**EXTRACT:**
+ + + + +

Ambulatory-wake blood pressure measurement

ABPM studies were performed with the Accutracker II (SuntechMedical Instruments/Eutectics Electronics, Raleigh, NC), a 24-hour BP monitoring device that uses a modified auscultatory method. Details of the study protocol and ABPM quality data have been previously published.20 ABPM readings were obtained at random intervals averaging every 15 to 20 minutes during wakefulness and every 30 minutes during sleep. All daily activities could be performed while wearing the monitor except showering or bathing, although vigorous exercise during the protocol was discouraged. Activity, posture, bedtime, and time on awakening from sleep were recorded by participants on diaries. Individual mean sleep and wake BPs were computed by averaging ABPM measurements during sleep and wake defined by participants’ recorded sleep and wake times. The wake BP readings were averaged to obtain one measure for an ambulatory-wake systolic BP reading and one measure for an ambulatory-wake diastolic BP reading. Similar calculations were made to obtain average readings for sleep systolic and diastolic BP. Non-dipping was defined as less than a 10% dip in mean sleep BP compared to mean wake BP. Dipping ratios were calculated as mean sleep BP divided by mean wake BP.

+ + + + +

**DATASET EXTRACT:**
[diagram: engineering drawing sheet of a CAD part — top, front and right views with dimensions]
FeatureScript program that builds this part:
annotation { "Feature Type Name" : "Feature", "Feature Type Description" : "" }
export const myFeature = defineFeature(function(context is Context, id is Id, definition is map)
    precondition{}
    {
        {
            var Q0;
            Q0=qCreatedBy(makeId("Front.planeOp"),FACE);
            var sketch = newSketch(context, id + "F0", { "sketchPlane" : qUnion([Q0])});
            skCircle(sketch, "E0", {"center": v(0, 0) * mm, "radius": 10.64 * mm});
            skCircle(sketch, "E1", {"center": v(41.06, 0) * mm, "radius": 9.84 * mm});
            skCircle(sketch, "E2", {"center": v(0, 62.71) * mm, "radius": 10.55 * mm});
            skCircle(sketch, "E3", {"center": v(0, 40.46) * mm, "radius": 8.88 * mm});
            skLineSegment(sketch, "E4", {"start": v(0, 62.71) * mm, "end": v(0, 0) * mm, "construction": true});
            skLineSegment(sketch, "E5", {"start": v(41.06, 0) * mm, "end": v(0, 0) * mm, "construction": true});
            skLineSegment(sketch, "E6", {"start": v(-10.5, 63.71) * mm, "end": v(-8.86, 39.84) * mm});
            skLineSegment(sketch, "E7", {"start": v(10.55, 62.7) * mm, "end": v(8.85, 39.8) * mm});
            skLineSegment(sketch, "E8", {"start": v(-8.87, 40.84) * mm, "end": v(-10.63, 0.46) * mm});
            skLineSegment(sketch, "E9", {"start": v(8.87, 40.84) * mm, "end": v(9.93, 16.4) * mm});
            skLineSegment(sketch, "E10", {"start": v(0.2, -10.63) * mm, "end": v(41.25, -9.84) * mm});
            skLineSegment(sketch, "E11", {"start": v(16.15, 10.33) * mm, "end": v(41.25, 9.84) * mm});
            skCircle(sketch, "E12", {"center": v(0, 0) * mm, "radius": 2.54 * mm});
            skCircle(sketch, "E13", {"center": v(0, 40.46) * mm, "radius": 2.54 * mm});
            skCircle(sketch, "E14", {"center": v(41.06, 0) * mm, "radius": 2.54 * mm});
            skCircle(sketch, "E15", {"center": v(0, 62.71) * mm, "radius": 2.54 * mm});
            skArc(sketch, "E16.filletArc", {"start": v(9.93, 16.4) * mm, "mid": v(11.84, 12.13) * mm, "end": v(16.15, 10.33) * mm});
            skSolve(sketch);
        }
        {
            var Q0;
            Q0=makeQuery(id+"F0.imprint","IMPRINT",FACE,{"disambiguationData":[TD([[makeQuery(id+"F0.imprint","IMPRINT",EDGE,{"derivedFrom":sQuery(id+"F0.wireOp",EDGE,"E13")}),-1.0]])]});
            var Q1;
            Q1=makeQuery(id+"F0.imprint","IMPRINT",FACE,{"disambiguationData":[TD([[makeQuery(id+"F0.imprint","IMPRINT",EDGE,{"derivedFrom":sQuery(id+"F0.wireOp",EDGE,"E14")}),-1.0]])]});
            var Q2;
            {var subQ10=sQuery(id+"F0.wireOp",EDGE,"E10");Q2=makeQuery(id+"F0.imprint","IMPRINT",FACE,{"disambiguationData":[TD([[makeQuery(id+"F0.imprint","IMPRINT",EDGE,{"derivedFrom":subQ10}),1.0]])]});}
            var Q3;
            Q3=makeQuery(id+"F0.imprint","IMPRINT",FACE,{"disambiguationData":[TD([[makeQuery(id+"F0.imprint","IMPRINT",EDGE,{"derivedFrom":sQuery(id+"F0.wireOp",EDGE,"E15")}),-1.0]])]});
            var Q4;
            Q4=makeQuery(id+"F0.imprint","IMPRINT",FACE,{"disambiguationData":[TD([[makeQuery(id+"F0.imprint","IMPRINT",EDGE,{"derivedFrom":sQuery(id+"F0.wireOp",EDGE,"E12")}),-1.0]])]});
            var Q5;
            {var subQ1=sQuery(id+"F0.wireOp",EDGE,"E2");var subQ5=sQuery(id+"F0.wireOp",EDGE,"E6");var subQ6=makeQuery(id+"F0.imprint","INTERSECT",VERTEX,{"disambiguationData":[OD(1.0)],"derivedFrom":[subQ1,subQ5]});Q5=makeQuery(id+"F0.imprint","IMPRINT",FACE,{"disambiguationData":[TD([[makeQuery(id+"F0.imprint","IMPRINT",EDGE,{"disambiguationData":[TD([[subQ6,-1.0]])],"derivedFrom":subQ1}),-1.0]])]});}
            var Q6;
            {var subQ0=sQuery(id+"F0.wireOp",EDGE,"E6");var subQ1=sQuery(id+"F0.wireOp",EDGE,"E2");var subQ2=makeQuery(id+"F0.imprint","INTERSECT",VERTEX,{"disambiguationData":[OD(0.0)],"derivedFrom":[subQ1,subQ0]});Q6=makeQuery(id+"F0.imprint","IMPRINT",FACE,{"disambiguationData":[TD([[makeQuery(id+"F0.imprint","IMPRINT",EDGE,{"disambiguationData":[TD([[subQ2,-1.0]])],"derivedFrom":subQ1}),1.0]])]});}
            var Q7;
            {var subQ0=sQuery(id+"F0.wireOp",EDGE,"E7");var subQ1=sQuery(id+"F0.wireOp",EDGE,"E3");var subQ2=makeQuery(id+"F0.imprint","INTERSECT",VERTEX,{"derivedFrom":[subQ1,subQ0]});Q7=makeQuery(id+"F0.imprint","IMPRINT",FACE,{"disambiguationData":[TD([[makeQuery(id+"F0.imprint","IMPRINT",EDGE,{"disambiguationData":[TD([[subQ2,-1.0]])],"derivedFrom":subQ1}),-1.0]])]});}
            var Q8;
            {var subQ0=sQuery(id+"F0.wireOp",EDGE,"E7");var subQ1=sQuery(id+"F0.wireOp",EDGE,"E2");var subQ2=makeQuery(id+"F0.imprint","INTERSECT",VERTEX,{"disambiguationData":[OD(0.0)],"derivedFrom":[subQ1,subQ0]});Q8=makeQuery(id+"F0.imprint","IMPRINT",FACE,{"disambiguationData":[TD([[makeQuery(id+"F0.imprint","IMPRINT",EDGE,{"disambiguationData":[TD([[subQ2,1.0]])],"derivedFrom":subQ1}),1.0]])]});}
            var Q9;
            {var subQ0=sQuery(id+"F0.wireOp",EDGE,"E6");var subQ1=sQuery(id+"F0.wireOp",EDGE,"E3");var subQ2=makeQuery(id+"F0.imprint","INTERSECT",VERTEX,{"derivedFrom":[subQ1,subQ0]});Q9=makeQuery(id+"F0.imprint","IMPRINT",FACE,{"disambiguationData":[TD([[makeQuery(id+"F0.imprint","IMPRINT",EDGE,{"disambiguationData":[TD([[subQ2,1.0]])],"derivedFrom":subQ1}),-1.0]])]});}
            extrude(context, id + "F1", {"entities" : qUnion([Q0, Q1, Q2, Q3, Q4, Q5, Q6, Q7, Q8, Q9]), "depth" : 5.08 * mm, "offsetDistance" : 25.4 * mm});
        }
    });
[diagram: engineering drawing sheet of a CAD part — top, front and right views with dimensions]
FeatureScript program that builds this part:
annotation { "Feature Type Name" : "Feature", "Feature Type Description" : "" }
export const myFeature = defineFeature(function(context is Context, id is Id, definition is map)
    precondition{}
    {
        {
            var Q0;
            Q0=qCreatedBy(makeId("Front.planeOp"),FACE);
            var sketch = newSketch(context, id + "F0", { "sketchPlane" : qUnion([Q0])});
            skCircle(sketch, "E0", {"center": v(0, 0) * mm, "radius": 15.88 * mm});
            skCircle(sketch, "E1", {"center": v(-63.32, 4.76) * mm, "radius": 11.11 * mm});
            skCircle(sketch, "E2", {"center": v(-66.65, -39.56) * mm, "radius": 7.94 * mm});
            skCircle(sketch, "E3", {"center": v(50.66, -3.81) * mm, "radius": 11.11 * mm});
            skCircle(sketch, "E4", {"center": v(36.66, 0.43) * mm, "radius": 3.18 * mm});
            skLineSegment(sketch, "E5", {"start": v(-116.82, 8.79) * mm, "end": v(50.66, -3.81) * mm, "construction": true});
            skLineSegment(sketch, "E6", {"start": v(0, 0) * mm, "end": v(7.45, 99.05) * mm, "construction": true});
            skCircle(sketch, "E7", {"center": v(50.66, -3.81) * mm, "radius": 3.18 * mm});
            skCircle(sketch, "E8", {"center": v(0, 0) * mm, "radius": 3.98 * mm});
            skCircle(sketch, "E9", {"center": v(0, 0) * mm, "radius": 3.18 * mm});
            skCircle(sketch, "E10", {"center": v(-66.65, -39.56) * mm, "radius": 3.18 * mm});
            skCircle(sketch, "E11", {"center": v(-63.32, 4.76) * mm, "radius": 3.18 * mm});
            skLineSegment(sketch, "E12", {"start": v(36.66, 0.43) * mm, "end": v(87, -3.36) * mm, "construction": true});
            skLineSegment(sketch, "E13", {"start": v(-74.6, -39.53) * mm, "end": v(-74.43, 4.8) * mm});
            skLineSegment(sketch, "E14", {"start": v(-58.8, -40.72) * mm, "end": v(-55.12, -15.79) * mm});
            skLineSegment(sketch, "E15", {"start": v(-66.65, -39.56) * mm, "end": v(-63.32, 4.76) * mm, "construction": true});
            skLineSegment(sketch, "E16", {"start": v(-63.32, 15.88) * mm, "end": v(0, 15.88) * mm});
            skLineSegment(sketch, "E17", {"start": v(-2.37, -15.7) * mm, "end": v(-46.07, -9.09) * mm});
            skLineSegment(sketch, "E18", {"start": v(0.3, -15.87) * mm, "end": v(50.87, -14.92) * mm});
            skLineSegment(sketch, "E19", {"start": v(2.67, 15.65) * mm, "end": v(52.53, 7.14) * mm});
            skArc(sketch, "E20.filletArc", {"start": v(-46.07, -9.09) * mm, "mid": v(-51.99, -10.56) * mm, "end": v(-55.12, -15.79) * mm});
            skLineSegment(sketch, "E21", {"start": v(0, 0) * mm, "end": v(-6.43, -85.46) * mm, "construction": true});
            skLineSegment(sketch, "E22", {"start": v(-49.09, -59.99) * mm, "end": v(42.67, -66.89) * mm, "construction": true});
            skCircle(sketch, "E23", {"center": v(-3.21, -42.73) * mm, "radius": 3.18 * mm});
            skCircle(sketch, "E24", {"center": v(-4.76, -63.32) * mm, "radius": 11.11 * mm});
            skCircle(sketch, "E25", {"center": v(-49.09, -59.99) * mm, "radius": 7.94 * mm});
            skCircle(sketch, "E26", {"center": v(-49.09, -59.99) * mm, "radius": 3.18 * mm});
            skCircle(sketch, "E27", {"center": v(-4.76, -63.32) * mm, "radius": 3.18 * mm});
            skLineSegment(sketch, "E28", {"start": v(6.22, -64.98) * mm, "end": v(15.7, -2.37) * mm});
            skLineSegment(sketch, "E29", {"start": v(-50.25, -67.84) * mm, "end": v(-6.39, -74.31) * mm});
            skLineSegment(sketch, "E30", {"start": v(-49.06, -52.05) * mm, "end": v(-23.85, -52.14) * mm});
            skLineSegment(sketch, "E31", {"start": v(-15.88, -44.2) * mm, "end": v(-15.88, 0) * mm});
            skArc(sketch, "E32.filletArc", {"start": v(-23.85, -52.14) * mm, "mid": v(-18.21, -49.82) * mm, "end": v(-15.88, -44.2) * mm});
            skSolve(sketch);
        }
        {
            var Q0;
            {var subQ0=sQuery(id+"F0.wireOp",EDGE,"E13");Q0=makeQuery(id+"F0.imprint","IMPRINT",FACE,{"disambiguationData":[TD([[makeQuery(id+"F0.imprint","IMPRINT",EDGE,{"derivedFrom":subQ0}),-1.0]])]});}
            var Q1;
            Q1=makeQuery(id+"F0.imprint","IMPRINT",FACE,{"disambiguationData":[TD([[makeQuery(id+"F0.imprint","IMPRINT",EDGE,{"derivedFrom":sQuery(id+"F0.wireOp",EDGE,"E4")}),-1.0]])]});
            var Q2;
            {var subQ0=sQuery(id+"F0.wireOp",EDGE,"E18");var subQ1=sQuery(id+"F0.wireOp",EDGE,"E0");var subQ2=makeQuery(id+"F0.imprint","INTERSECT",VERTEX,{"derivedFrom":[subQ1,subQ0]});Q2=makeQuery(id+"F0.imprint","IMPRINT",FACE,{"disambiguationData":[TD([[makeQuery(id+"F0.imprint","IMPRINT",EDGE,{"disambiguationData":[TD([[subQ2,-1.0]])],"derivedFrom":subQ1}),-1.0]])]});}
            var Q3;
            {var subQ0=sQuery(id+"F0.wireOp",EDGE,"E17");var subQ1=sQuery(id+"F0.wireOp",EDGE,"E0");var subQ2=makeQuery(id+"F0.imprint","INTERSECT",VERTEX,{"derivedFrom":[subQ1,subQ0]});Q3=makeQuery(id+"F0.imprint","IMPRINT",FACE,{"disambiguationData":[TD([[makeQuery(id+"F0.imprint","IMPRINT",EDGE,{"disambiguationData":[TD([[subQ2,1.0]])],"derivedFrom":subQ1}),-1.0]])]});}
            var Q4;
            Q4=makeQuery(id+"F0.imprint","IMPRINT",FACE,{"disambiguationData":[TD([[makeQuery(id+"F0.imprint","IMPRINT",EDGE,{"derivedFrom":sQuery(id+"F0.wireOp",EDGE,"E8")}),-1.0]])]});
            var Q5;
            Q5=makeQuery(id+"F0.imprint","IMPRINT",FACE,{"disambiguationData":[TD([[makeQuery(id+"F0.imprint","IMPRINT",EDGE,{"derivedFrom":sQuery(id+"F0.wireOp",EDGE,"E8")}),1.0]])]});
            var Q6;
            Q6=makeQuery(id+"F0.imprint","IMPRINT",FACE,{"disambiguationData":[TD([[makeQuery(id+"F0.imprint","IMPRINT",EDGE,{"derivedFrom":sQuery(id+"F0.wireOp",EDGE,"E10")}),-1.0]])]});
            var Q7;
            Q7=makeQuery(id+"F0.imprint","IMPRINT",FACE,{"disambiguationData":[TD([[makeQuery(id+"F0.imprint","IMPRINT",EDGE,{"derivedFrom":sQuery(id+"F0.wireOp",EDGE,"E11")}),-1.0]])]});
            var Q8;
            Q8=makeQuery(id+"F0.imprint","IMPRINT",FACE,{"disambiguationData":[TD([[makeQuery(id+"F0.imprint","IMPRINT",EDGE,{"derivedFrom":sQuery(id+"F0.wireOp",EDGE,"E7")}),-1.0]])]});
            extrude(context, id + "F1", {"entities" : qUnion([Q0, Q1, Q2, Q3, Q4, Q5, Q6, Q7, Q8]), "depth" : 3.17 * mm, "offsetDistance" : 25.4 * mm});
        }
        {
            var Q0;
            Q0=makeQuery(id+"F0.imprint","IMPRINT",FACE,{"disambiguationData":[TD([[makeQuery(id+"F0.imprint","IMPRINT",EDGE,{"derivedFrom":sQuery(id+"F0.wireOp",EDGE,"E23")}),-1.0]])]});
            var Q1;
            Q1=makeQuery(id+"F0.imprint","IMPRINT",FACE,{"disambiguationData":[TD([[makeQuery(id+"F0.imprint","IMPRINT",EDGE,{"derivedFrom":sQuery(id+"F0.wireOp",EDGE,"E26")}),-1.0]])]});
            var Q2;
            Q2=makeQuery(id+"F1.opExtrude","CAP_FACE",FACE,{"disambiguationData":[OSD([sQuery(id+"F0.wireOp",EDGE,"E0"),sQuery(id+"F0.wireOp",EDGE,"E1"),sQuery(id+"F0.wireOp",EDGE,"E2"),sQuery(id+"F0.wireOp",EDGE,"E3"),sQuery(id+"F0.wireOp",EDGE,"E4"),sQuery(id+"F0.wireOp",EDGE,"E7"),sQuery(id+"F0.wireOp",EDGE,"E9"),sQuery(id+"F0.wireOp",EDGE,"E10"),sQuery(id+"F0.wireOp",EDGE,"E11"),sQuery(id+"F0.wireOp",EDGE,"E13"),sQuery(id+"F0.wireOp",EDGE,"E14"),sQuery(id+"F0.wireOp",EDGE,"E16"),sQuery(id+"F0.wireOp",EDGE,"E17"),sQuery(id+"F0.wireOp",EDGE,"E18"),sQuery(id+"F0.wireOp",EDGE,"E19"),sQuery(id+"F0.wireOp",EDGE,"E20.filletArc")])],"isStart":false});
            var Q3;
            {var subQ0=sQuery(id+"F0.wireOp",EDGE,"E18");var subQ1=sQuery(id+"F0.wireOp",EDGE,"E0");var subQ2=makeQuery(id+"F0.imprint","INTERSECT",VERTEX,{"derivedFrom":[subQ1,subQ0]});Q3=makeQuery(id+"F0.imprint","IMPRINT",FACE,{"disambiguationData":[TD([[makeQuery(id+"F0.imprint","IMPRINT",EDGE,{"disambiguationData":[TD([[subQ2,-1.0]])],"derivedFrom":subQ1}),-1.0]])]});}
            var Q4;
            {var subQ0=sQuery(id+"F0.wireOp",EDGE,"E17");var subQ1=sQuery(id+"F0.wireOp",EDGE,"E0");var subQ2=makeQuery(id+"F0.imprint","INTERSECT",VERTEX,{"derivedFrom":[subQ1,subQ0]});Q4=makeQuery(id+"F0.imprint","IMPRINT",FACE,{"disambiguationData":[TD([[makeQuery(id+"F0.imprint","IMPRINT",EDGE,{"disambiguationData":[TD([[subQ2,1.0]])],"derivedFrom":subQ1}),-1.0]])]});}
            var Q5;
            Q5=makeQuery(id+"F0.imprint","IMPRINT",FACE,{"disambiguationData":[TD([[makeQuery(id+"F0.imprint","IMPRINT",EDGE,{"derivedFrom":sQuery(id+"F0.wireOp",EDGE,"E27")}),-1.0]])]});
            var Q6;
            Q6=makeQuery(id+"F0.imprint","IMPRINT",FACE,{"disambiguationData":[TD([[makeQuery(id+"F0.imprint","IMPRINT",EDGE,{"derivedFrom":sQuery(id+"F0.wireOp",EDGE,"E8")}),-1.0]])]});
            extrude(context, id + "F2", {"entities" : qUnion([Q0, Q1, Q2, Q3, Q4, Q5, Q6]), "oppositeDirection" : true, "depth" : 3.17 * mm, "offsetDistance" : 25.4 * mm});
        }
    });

+ + + + +

In the blood pressure measurement extract, how was non-dipping defined? The lines play no part in this work.

Non-dipping was defined as less than a 10% dip in mean sleep BP compared to mean wake BP.